Lorsque l’eau commence à refroidir, je m’extirpe enfin de la baignoire. Je m’essuie avec une large pièce de tissu qui n’a pas grand-chose à voir avec une serviette, mais qui fait l’affaire malgré tout. Je ne peux m’empêcher d’éprouver un certain sentiment de culpabilité en songeant que pendant que je bénéficie de ce précieux fragment de confort, Charles demeure enfermé dans cette boîte de planches.

Les vêtements, bien que rêches et grossiers, m’offrent malgré tout un véritable cocon de chaleur. J’attache les derniers boutons, puis glisse mes pieds dans des godillots un peu trop grands pour moi. Enfin, je me sens prête à affronter Éva.

Dès que je quitte le couvert du réduit, je me trouve face à ces yeux minéraux, qui ne brillent qu’en surface. Éva est assise sur l’une des deux chaises devant la petite table, qui supporte une bouilloire, une théière et deux tasses. Cette mise en scène ne fait rien pour adoucir ma méfiance. Après avoir été traquée et maltraitée, me voir offrir ce traitement de faveur éveille une sourde inquiétude. À présent que je suis face à elle, je ne peux plus me permettre de montrer mon appréciation pour ses dons ambigus. Je m’assois, très raide, étrangère à moi-même dans, cette tenue qui ne me ressemble pas. Mes mains resserrent instinctivement les pans de l’épais châle.

Nous restons face à face, silencieuses durant un long moment. Enfin, la villageoise prend la parole :

— Souhaitez-vous une tasse de thé ?

Je hausse un sourcil :

— J’ignorais que vous connaissiez assez le thé pour l’apprécier.

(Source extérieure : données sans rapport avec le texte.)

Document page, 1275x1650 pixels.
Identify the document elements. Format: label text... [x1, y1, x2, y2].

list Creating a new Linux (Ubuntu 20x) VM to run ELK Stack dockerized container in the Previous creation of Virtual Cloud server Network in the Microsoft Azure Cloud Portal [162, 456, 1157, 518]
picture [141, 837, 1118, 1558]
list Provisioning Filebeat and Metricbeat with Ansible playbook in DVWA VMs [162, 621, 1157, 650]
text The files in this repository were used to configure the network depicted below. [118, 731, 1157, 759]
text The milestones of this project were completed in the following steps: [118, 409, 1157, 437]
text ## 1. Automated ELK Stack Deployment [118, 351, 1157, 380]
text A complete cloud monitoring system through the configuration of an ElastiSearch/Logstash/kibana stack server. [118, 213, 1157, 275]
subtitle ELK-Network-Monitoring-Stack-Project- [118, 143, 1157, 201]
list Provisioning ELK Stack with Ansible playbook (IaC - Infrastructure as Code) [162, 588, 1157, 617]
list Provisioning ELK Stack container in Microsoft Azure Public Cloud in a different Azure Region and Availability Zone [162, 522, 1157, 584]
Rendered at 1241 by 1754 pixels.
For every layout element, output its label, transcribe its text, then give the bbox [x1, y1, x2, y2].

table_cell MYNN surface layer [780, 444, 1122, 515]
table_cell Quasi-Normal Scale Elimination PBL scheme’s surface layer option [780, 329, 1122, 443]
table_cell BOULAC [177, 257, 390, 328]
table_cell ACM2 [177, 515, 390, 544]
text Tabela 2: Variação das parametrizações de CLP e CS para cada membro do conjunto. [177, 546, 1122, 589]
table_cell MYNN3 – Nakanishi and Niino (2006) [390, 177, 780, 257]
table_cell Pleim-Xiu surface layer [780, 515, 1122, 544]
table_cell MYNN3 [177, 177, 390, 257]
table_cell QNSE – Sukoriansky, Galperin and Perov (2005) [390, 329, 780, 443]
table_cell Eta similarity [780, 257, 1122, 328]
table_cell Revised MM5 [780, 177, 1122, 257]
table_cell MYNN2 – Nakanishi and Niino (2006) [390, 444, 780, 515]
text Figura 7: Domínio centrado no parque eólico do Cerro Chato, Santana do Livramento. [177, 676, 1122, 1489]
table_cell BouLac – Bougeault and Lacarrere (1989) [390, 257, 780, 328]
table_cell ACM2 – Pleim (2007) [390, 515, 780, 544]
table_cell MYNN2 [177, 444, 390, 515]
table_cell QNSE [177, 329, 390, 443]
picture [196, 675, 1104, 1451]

Je me morigène alors même que les mots quittent ma bouche. Éva éclate de rire, un son étrangement velouté. Le feu des lampes à huile éclaire les reliefs élégants de son visage ; je m’étonne qu’elle ait su se rendre assez terne, voire ingrate, pour se fondre dans les ombres avec une maestria consommée.

— Vous vous sentez supérieure, n’est-ce pas ? Voyez où cette supériorité vous a menée, susurre-t-elle.

Un frisson parcourt mon dos. Malgré tout, je tente de garder une façade aussi digne que possible.

— Je ne saisis pas en quoi réprouver vos actes me ferait sentir supérieure !

— Vous ne pouvez pas comprendre… »

Je me redresse, prête à protester, mais un seul geste de sa main suffit à me couper dans mes paroles.

— Vous vivez avec une mémoire courte, mademoiselle Chaveau. Vous comme vos semblables… Ici, les choses sont différentes. Votre cousine a cru s’arroger cette mémoire, mais elle n’a fait qu’usurper ce qui nous revenait de droit !

— Qu’est-ce que je viens de faire dans tout cela ?

Ma voix sonne dure, métallique, même à mes propres oreilles. Éva se lève pour verser du thé dans les deux tasses. Je regarde celle qui m’est destinée d’un œil soupçonneux. Rien ne me dit qu’elle n’y a pas versé une quelconque substance avant de la remplir.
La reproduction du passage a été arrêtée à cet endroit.